** start RECORDS TO PROCESS **

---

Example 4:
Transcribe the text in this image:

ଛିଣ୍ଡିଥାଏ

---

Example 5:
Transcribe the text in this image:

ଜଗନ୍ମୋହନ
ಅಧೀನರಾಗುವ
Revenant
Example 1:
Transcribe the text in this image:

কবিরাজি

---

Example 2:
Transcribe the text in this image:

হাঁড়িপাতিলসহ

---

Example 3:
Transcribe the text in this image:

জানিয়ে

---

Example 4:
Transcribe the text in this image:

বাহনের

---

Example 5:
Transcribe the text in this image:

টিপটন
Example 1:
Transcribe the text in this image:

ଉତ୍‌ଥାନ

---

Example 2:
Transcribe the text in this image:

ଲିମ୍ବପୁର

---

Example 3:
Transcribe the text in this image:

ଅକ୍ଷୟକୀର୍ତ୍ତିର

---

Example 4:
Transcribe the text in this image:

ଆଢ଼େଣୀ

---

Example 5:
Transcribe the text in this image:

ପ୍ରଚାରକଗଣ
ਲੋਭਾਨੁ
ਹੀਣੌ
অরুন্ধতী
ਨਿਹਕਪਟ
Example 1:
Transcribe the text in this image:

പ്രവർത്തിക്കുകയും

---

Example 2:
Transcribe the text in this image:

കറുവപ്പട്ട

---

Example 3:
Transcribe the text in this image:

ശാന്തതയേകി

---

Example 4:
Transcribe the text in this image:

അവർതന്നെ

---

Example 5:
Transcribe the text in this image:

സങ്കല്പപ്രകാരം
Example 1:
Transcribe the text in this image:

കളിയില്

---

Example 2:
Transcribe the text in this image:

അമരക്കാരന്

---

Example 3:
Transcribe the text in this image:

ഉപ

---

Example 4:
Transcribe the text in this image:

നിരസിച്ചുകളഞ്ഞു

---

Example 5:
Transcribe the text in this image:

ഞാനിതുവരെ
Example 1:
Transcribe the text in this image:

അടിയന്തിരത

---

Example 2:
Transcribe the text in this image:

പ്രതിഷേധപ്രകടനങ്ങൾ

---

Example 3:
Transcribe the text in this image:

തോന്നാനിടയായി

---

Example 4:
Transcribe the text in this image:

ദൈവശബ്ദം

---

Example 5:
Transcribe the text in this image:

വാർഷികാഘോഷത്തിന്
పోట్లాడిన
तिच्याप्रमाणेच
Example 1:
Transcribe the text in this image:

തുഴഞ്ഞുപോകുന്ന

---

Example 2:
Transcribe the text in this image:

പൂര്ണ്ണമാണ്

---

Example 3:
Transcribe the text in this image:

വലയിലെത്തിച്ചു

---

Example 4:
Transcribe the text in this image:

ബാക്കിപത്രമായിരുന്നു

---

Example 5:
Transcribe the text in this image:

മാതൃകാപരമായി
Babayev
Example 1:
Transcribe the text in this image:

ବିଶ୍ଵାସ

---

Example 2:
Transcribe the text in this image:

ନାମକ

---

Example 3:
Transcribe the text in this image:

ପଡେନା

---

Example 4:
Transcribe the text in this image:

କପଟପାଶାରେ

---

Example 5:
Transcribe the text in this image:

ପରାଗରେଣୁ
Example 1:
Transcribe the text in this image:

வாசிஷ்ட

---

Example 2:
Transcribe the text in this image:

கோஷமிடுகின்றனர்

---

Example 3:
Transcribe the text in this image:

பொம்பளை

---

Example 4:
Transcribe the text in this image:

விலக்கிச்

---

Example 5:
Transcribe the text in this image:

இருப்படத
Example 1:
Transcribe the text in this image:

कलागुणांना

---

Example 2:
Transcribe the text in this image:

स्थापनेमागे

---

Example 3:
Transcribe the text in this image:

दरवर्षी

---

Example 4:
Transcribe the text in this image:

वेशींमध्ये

** end RECORDS TO PROCESS **

Write out the material above exactly as it stands, from the start of the material down through the line that contains "നിരസിച്ചുകളഞ്ഞു". Include both ends.

[SOLUTION TO THE PROBLEM]
---

Example 4:
Transcribe the text in this image:

ଛିଣ୍ଡିଥାଏ

---

Example 5:
Transcribe the text in this image:

ଜଗନ୍ମୋହନ
ಅಧೀನರಾಗುವ
Revenant
Example 1:
Transcribe the text in this image:

কবিরাজি

---

Example 2:
Transcribe the text in this image:

হাঁড়িপাতিলসহ

---

Example 3:
Transcribe the text in this image:

জানিয়ে

---

Example 4:
Transcribe the text in this image:

বাহনের

---

Example 5:
Transcribe the text in this image:

টিপটন
Example 1:
Transcribe the text in this image:

ଉତ୍‌ଥାନ

---

Example 2:
Transcribe the text in this image:

ଲିମ୍ବପୁର

---

Example 3:
Transcribe the text in this image:

ଅକ୍ଷୟକୀର୍ତ୍ତିର

---

Example 4:
Transcribe the text in this image:

ଆଢ଼େଣୀ

---

Example 5:
Transcribe the text in this image:

ପ୍ରଚାରକଗଣ
ਲੋਭਾਨੁ
ਹੀਣੌ
অরুন্ধতী
ਨਿਹਕਪਟ
Example 1:
Transcribe the text in this image:

പ്രവർത്തിക്കുകയും

---

Example 2:
Transcribe the text in this image:

കറുവപ്പട്ട

---

Example 3:
Transcribe the text in this image:

ശാന്തതയേകി

---

Example 4:
Transcribe the text in this image:

അവർതന്നെ

---

Example 5:
Transcribe the text in this image:

സങ്കല്പപ്രകാരം
Example 1:
Transcribe the text in this image:

കളിയില്

---

Example 2:
Transcribe the text in this image:

അമരക്കാരന്

---

Example 3:
Transcribe the text in this image:

ഉപ

---

Example 4:
Transcribe the text in this image:

നിരസിച്ചുകളഞ്ഞു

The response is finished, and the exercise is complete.